• [WORK REQUIRED]
Restate the lines word for word, from the one containing "333, 523, 355]" through the last line of the entries below, without any other lines.

Stored items
╭──
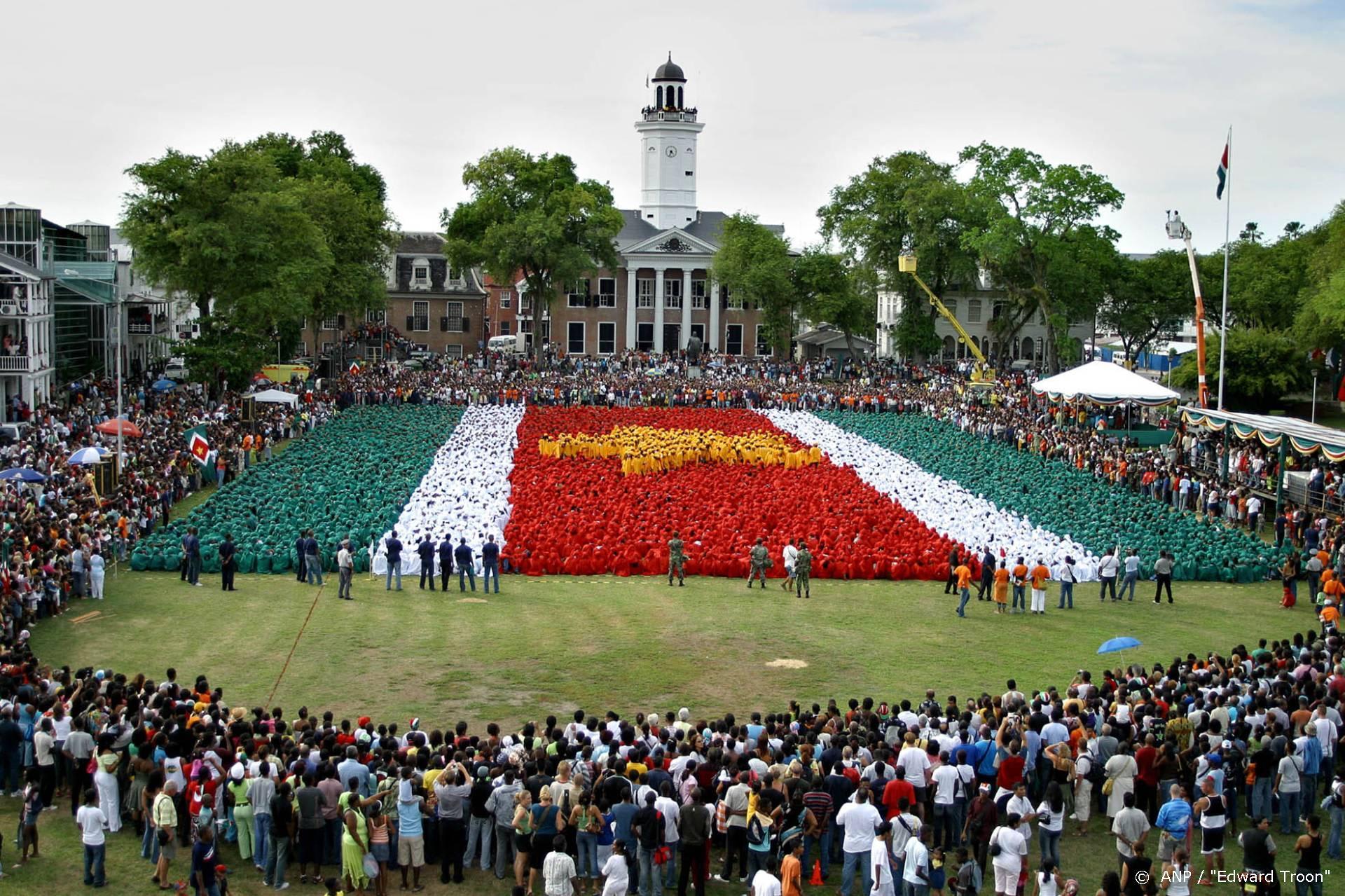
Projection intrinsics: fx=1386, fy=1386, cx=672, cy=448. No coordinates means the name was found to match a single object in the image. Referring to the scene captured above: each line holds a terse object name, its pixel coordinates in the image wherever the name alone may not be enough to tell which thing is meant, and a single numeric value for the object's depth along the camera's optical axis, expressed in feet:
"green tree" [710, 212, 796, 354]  264.52
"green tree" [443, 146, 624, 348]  257.96
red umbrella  122.52
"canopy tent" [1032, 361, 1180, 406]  158.71
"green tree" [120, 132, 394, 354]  172.86
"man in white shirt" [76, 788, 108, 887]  46.42
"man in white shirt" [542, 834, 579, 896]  42.88
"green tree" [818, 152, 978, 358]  258.16
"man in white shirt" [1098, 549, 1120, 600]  95.91
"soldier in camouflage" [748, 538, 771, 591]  97.71
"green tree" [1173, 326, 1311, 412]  208.64
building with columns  309.83
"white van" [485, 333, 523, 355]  306.76
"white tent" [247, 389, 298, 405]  169.18
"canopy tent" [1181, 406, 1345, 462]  111.24
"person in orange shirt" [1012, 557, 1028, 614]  90.84
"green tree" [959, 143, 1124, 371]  245.04
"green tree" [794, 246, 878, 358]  261.44
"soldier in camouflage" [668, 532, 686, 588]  97.71
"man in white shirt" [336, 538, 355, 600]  91.61
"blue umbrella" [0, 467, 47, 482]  98.94
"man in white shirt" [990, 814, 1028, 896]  44.39
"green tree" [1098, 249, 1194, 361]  280.72
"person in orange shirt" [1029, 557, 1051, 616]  90.22
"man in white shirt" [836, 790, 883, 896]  46.19
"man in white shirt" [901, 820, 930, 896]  43.75
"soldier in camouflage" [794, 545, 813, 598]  94.32
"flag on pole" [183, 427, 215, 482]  115.65
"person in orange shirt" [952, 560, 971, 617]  89.35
╰──
• [WRITTEN SOLUTION]
"white van" [485, 333, 523, 355]  306.76
"white tent" [247, 389, 298, 405]  169.18
"canopy tent" [1181, 406, 1345, 462]  111.24
"person in orange shirt" [1012, 557, 1028, 614]  90.84
"green tree" [959, 143, 1124, 371]  245.04
"green tree" [794, 246, 878, 358]  261.44
"soldier in camouflage" [668, 532, 686, 588]  97.71
"man in white shirt" [336, 538, 355, 600]  91.61
"blue umbrella" [0, 467, 47, 482]  98.94
"man in white shirt" [990, 814, 1028, 896]  44.39
"green tree" [1098, 249, 1194, 361]  280.72
"person in orange shirt" [1029, 557, 1051, 616]  90.22
"man in white shirt" [836, 790, 883, 896]  46.19
"man in white shirt" [901, 820, 930, 896]  43.75
"soldier in camouflage" [794, 545, 813, 598]  94.32
"flag on pole" [183, 427, 215, 482]  115.65
"person in orange shirt" [952, 560, 971, 617]  89.35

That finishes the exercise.